Hart looked back at Lucimia receding like boats passing on a river.
Lucimia gave a nod like a bell; he answered in kind, then faced forward like a cliff to the tide.
“Who are you?” Lev waited for his severed hand to sprout anew like a twig, and he asked.
“I’m human.” Hart’s tone was flat as stale water.
“Fine.” Lev planted his greatsword like a stake in frozen ground. “Die.”
As the word fell, his aura broke like a storm-front, and he stepped in, blade swinging like a falling cliff.
Hart’s face didn’t change; his eyes were winter ponds without a ripple.
He flicked the incoming steel a glance, raised his straight sword, caught it on lower steel and guard, and stopped it like catching a sliding door.
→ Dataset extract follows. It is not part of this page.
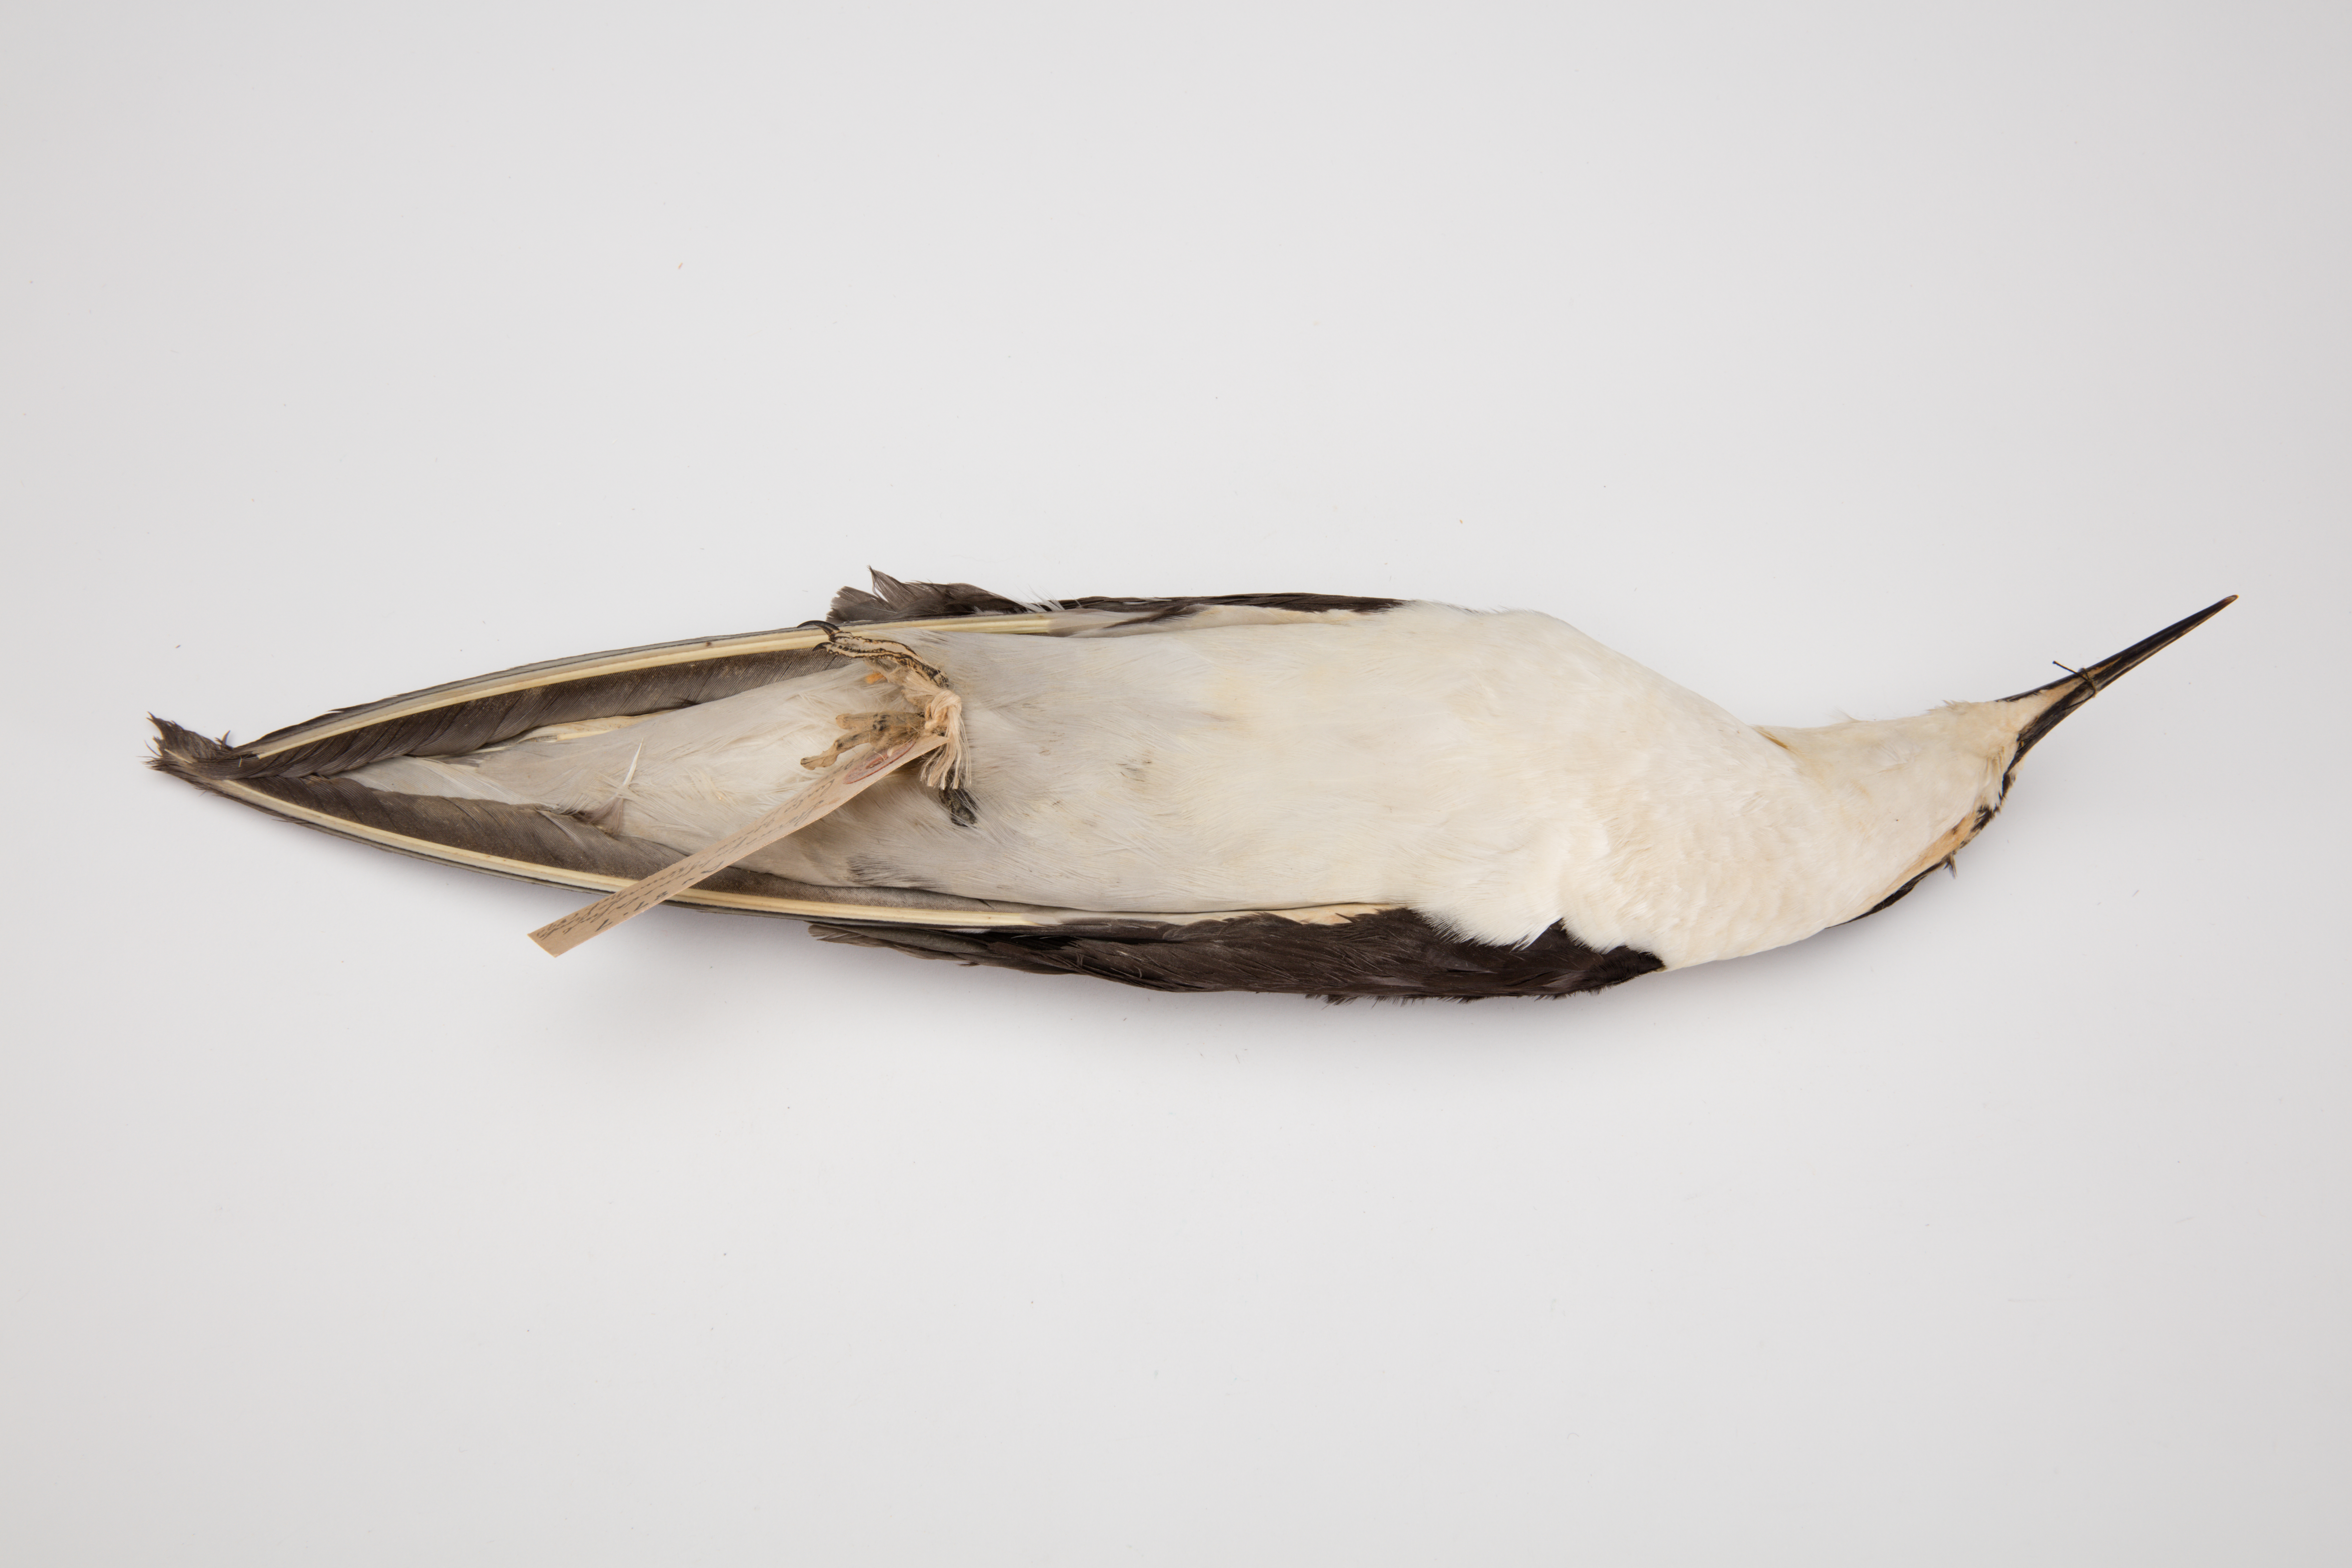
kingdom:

Clang! Wind lifted his hair like grass on a ridge.
“Huh?” Lev blinked, stunned as a struck gong.
He’d never seen anyone meet his sword head-on; since when did Jaha Town hide a Swordmaster like a tiger in scrub?
While Lev gaped, Hart changed like a river’s bend; his sword turned, and the tip lunged for Lev’s brow like a bee.
Lev twisted aside like a reed in current and let it pass.
Hart didn’t pull back; he chased in, blade scything for Lev’s neck like harvest.
Lev knew he was late; he spun the greatsword, mirroring the angle like a shadow, and cut for Hart.
Both blades drew for the other’s throat in the same breath, like twin snakes.
Hart didn’t flinch; the instant after his sword whipped, he let it go like dropping a husk.
He bent under Lev’s swing like grass in wind, regripped the hilt mid-flow, and cut again with a snap like a bowstring.
“What?!” Lev reeled, mind thrashing like a hooked fish.
Who dares such a move? It demands iron nerves and a surgeon’s hand.
What if the blade slipped like a wet eel? What if the foe smashed it aside like a ram?
But thought was smoke. Hart had already done it.
The edge bit like cold moonlight and sheared through Lev’s neck.
His head thumped to earth like a dropped gourd.